Talk about Latin America’s rising stars and the focus is often on Peru or Colombia. But don’t overlook the little countries: Paraguay and Uruguay are punching above their weight – and both have just been upgraded by rating agency Standard’s & Poor’s.

That’s a tribute to their economic performance: Uruguay rode out the global crisis without recession, while Paraguay is growing at its fastest rate in 30 years. Both are also catching the attention of some foreign corporate investors.

After 2.9 per cent growth in 2009, Uruguay is now on course for 6.5 per cent this year. S&P has moved its sovereign debt rating to double B minus. That’s within two notches of investment grade, which is what Uruguay lost in 2002 during an economic crisis that spilled over from neighbouring Argentina. Its president, José Mujica, wants to regain [investment grade] status before his term ends in 2014.

Uruguay last month hosted a business promotion seminar organised by the Council of the Americas, whose president, Susan Segal, said US investors were looking with interest at agriculture, biotechnology and technology exchange opportunities in the Atlantic-coast country. Uruguay sees natural resources as key to future growth: it is already exploiting a gap in the market left by declining Argentine beef production, and is seeking to develop what it believes are large offshore hydrocarbons resources. But Mujica has also appealed for young people to “fall in love with maths and scientific analysis” to lay the foundations for a tech-savvy future.

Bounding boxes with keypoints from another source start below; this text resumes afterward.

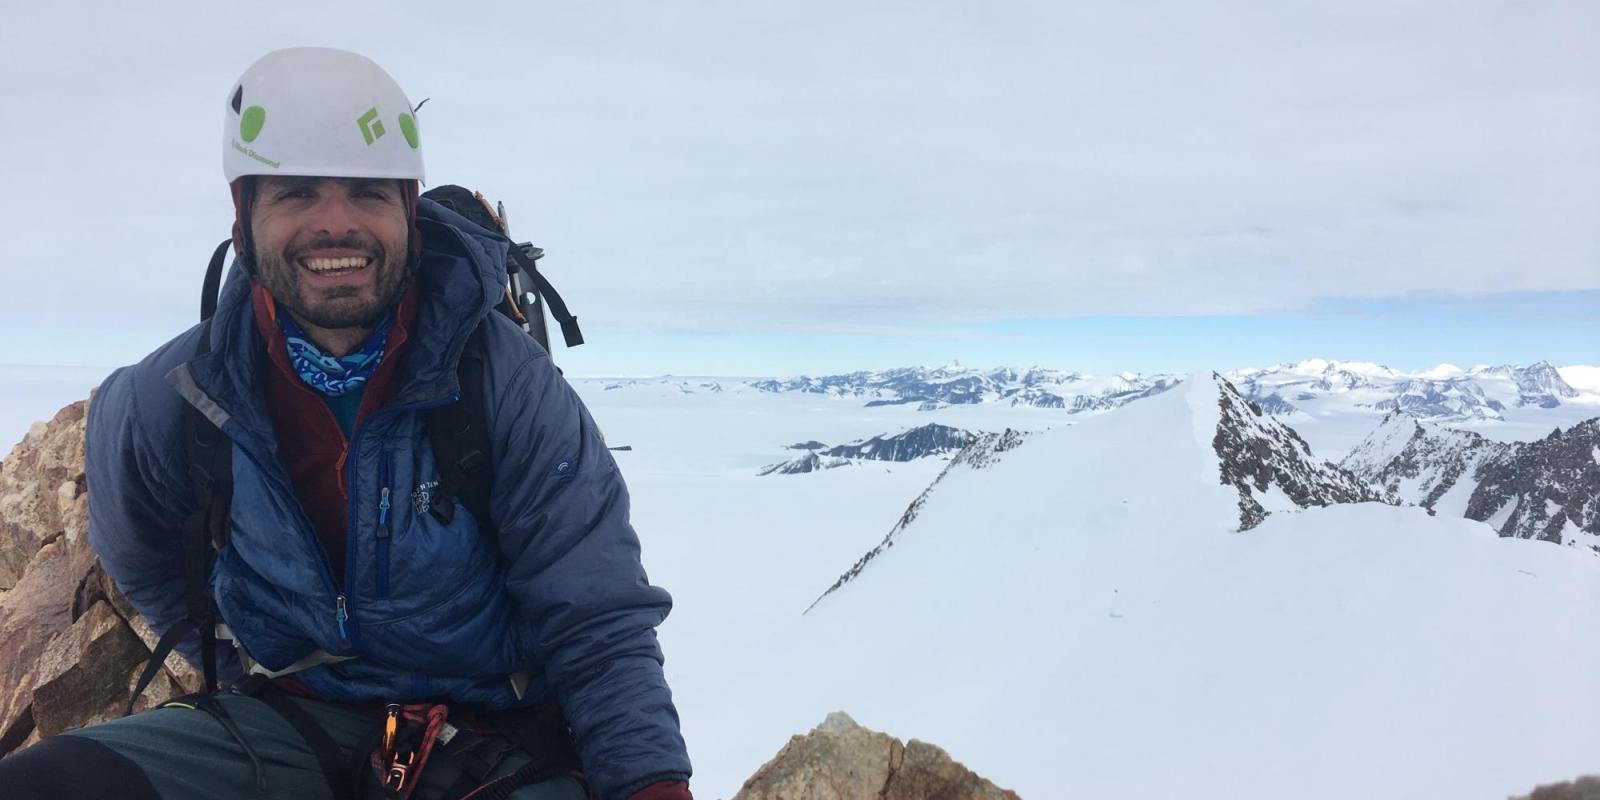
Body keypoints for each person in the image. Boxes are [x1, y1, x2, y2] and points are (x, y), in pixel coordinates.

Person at [0, 47, 692, 800]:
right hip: (299, 723)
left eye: (368, 193)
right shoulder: (169, 401)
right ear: (243, 220)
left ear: (409, 216)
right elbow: (153, 567)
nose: (336, 224)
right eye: (296, 192)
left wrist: (650, 786)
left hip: (497, 743)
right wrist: (253, 673)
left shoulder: (505, 388)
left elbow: (598, 622)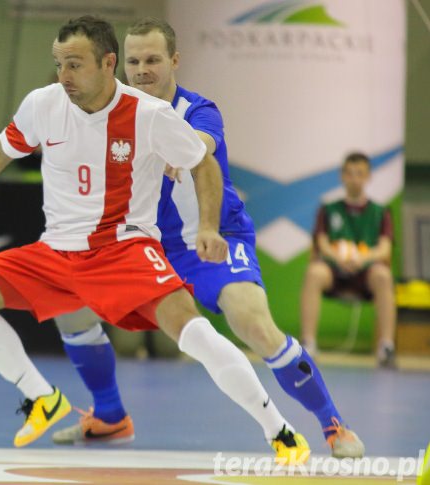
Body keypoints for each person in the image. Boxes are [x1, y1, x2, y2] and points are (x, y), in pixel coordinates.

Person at [0, 16, 309, 463]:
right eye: (59, 63)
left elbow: (204, 164)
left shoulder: (148, 115)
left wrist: (208, 227)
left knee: (192, 332)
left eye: (75, 64)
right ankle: (42, 397)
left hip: (123, 251)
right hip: (55, 253)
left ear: (108, 63)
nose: (64, 76)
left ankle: (281, 431)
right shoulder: (43, 104)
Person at [50, 17, 364, 459]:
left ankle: (333, 423)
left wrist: (180, 158)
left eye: (153, 59)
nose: (143, 70)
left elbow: (201, 147)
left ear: (174, 61)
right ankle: (109, 417)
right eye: (135, 61)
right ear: (119, 64)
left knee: (251, 320)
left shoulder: (198, 111)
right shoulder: (104, 115)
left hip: (210, 238)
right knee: (68, 302)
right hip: (142, 247)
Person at [300, 152, 395, 367]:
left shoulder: (381, 213)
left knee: (383, 275)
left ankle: (386, 347)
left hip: (366, 274)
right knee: (314, 272)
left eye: (360, 173)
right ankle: (308, 344)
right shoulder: (328, 210)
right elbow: (322, 244)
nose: (354, 179)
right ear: (342, 176)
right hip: (334, 272)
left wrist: (363, 258)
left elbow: (384, 250)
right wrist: (338, 257)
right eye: (350, 173)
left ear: (368, 176)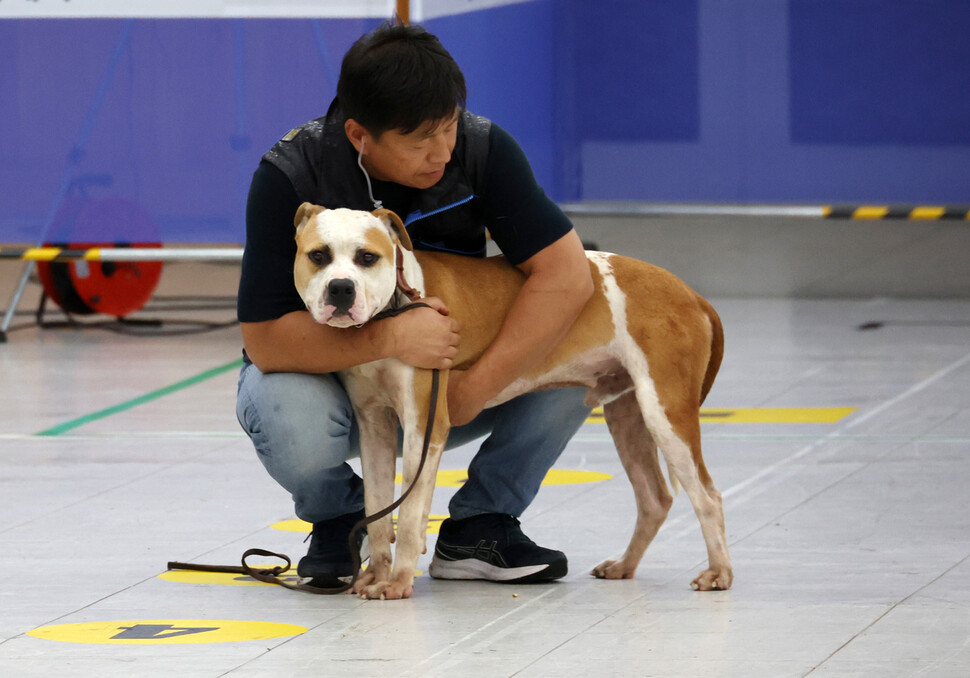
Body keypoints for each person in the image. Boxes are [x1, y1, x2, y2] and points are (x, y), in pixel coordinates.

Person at [235, 23, 593, 589]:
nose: (443, 151)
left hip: (453, 377)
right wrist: (391, 338)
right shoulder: (290, 175)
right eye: (421, 139)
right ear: (359, 135)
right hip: (331, 380)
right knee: (285, 414)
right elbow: (264, 341)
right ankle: (342, 518)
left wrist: (473, 389)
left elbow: (567, 276)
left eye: (449, 127)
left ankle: (482, 524)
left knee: (574, 362)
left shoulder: (483, 150)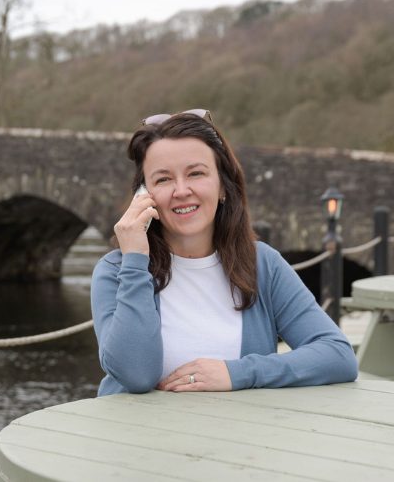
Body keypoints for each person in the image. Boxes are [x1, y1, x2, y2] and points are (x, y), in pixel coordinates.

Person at [90, 109, 358, 396]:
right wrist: (135, 260)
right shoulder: (116, 271)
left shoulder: (262, 264)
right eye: (163, 179)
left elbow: (337, 356)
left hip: (237, 437)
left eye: (196, 173)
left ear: (223, 187)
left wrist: (238, 372)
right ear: (144, 194)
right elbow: (136, 374)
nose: (181, 190)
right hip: (137, 438)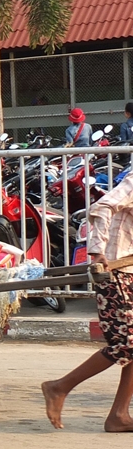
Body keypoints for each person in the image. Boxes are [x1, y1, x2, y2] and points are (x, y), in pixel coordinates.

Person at [42, 173, 133, 431]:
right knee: (127, 343)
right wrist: (96, 252)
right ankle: (59, 387)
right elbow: (102, 206)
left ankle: (119, 415)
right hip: (112, 269)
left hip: (129, 270)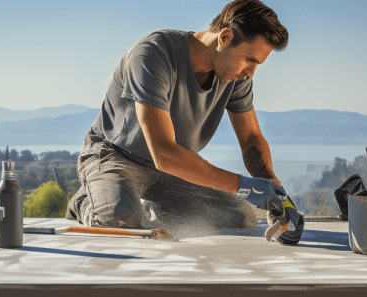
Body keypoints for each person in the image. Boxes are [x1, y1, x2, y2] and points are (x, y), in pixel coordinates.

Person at [66, 0, 302, 244]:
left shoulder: (235, 77)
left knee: (239, 216)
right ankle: (88, 200)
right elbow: (164, 152)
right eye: (250, 60)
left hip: (172, 171)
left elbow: (251, 137)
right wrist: (246, 187)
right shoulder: (153, 55)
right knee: (118, 218)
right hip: (116, 158)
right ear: (225, 37)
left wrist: (276, 192)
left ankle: (141, 206)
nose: (251, 72)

Paraguay, a landlocked country whose population is unique in Latin America by still speaking the language of its Indian ancestors, Guaraní, is also emerging as a promising investment destination. Rio Tinto Alcan is planning to invest $2.5bn in an aluminium smelter. To give a sense of the project’s scale, the investment is equal to virtually half the reserves of the central bank. What’s more, Paraguay’s economy is on fire – set to grow at around 9 per cent this year, a 30-year-high according to Gabriel Torres, analyst at Moody’s Investor Service.

Central bank reserves have doubled in the last three years and political stability has increased under the presidency of Fernando Lugo, who took office in 2008 after 61 years of one-party rule.